We are hugely grateful to the members of the City Law Group who make this work possible: Akin, Ashurst, Cooley, Dentons, Freshfields Bruckhaus Deringer, Morrison & Foerster, O'Melveny & Myers, Orrick, Reed Smith, Skadden and White & Case.
Fadi was born in Libya to a Palestinian father and Libyan mother. His father died when he was a child and he continued to live with his mother in the home in which she had always lived.
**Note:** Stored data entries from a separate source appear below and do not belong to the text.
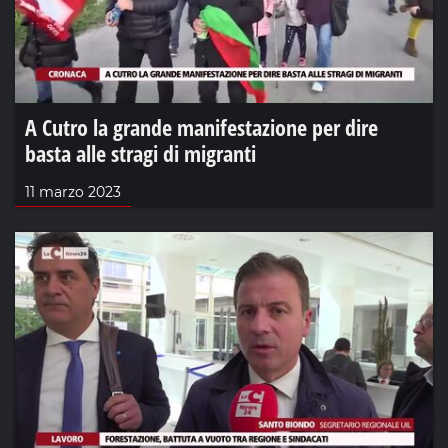
A Cutro la grande manifestazione per dire
basta alle stragi di migranti
11 marzo 2023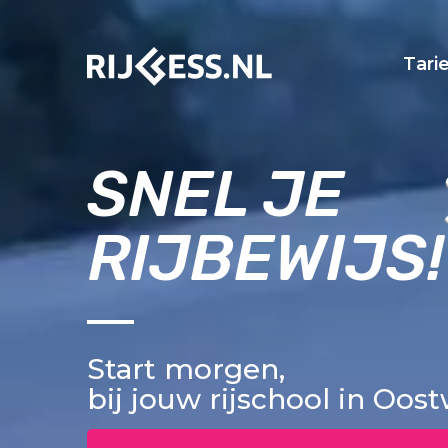
Tari
SNEL JE
RIJBEWIJS!
Start morgen,
bij jouw rijschool in Oos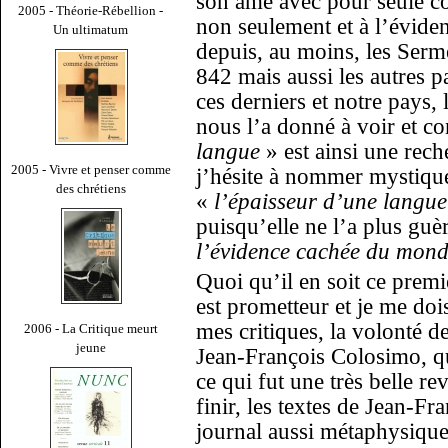
son âme avec pour seule co
2005 - Théorie-Rébellion -
non seulement et à l’éviden
Un ultimatum
depuis, au moins, les Serm
842 mais aussi les autres pa
ces derniers et notre pays, 
nous l’a donné à voir et 
langue
» est ainsi une rec
2005 - Vivre et penser comme
j’hésite à nommer mystiqu
des chrétiens
«
l’épaisseur d’une langue
puisqu’elle ne l’a plus gu
l’évidence cachée du mon
Quoi qu’il en soit ce premi
est prometteur et je me dois
mes critiques, la volonté 
2006 - La Critique meurt
jeune
Jean-François Colosimo, qu
ce qui fut une très belle re
finir, les textes de Jean-F
journal aussi métaphysiqu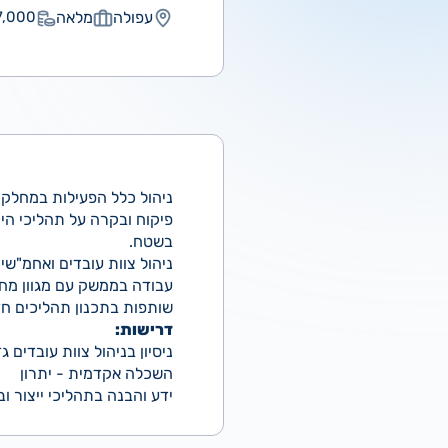
עפולה
מלאה
,000 ₪
ניהול כלל הפעילות במחלקת
פיקוח ובקרה על תהליכי הייצ
בשטח.
ניהול צוות עובדים ואחמ"שי
עבודה בממשק עם מגוון מחל
שותפות בתכנון תהליכים חדש
דרישות:
ניסיון בניהול צוות עובדים
השכלה אקדמית - יתרון
ידע והבנה בתהליכי ייצור ו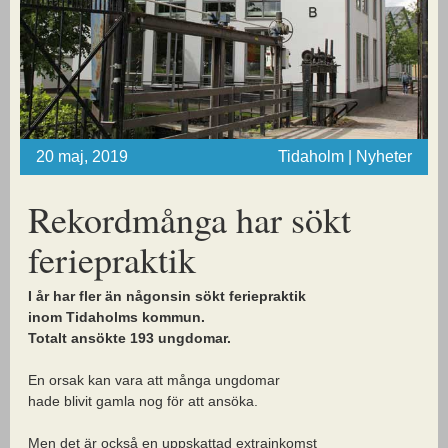
20 maj, 2019
Tidaholm | Nyheter
Rekordmånga har sökt
feriepraktik
I år har fler än någonsin sökt feriepraktik
inom Tidaholms kommun.
Totalt ansökte 193 ungdomar.
En orsak kan vara att många ungdomar
hade blivit gamla nog för att ansöka.
Men det är också en uppskattad extrainkomst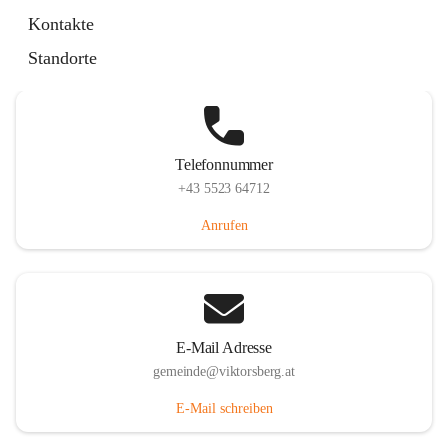
Hauptstraße 36, 6836 Viktorsberg, AUT
Kontakte
Auf Karte ansehen
Standorte
Telefonnummer
+43 5523 64712
Anrufen
E-Mail Adresse
gemeinde@viktorsberg.at
E-Mail schreiben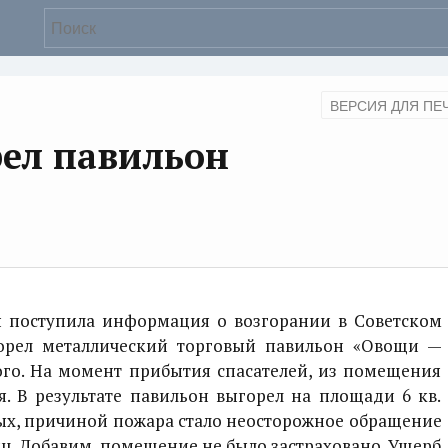
ВЕРСИЯ ДЛЯ ПЕ
рел павильон
 поступила информация о возгорании в Советском
Горел металлический торговый павильон «Овощи —
го. На момент прибытия спасателей, из помещения
. В результате павильон выгорел на площади 6 кв.
х, причиной пожара стало неосторожное обращение
ц. Добавим, помещение не было застраховано. Ущерб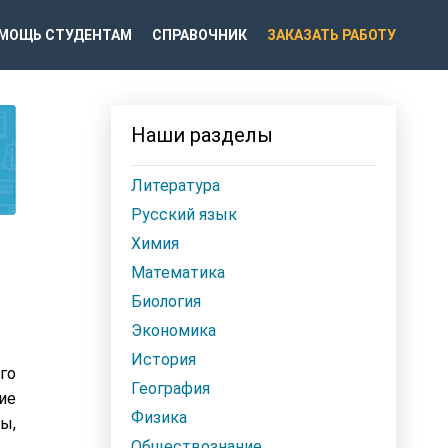
МОЩЬ СТУДЕНТАМ
СПРАВОЧНИК
ЗАКАЗАТЬ РАБОТУ
Наши разделы
Литература
Русский язык
Химия
Математика
Биология
Экономика
История
го
География
ие
Физика
ы,
Обществознание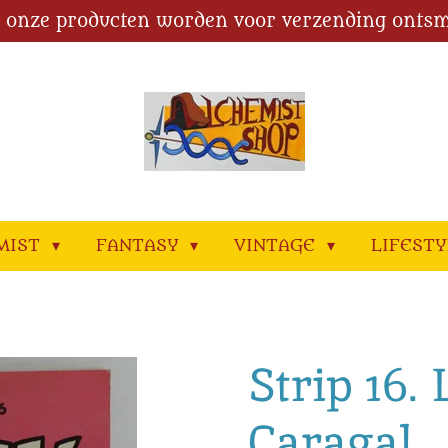
l onze producten worden voor verzending ontsm
MIST
FANTASY
VINTAGE
LIFEST
Strip 16. 
Caragal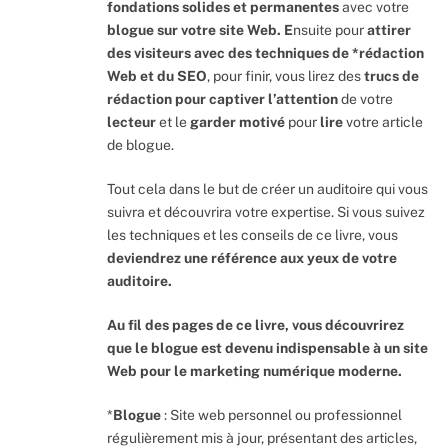
fondations
solides et permanentes
avec votre
blogue sur votre site Web. E
nsuite pour
attirer
des visiteurs avec des techniques de *rédaction
Web et du SEO
, pour finir, vous lirez des
trucs de
rédaction pour captiver l’attention
de votre
lecteur
et le
garder motivé
pour
lire
votre article
de blogue.
Tout cela dans le but de créer un auditoire qui vous
suivra et découvrira votre expertise. Si vous suivez
les techniques et les conseils de ce livre, vous
deviendrez une référence aux yeux de votre
auditoire.
Au fil des pages de ce livre, vous découvrirez
que le blogue est devenu indispensable à un site
Web pour le marketing numérique moderne.
*
Blogue
: Site web personnel ou professionnel
régulièrement mis à jour, présentant des articles,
As Fadi reached his teenage years a senior military official tried to evict them, but his mother refused to leave their home. When his mother died two years later, Fadi returned from work one day to find his home occupied. He was threatened with death if he tried to raise any official complaint. Fadi moved in with his employer, who ran a local garage. After many months of working, Fadi realised that his employer was holding back his wages and using him as free labour. Fadi felt that, as someone of Palestinian descent in Libya, he had nowhere to turn. He had no ID document or passport and was thus effectively a non-citizen in Libya but he also could not go to Palestine, where he had never been and with which country he had no connection. Fadi decided to flee Libya and travelled to UK to claim asylum. His claim was refused and Fadi was given notice of removal. Since no removals to Libya were at that time taking place from the UK, no attempt was made to remove him. For eight years Fadi’s situation remained unresolved. He had no right to work, or to claim benefits or to study. He was on occasions offered emergency accommodation but this was repeatedly removed, the UK authorities maintaining that he should return to his home country. Fadi eventually met someone and they formed a long-lasting relationship, but, because of his lack of status in the UK, they could not marry.
Fadi was referred to Asylum Aid’s statelessness project and expert evidence was obtained to show that someone of his father’s Palestinian background would not have been recognised as a citizen in Libya, nor would his children. Fadi’s experience was consistent with that of many stateless Palestinians living illegally in Libya. Asylum Aid also established that Libyan nationality law did not allow a woman alone to pass on her nationality to her child. Fadi was therefore recognised as stateless and given five years leave to remain as a stateless person, with the option to apply for indefinite leave to remain at the end of those five years. Fadi was able to marry and now lives with his wife and works in Wales.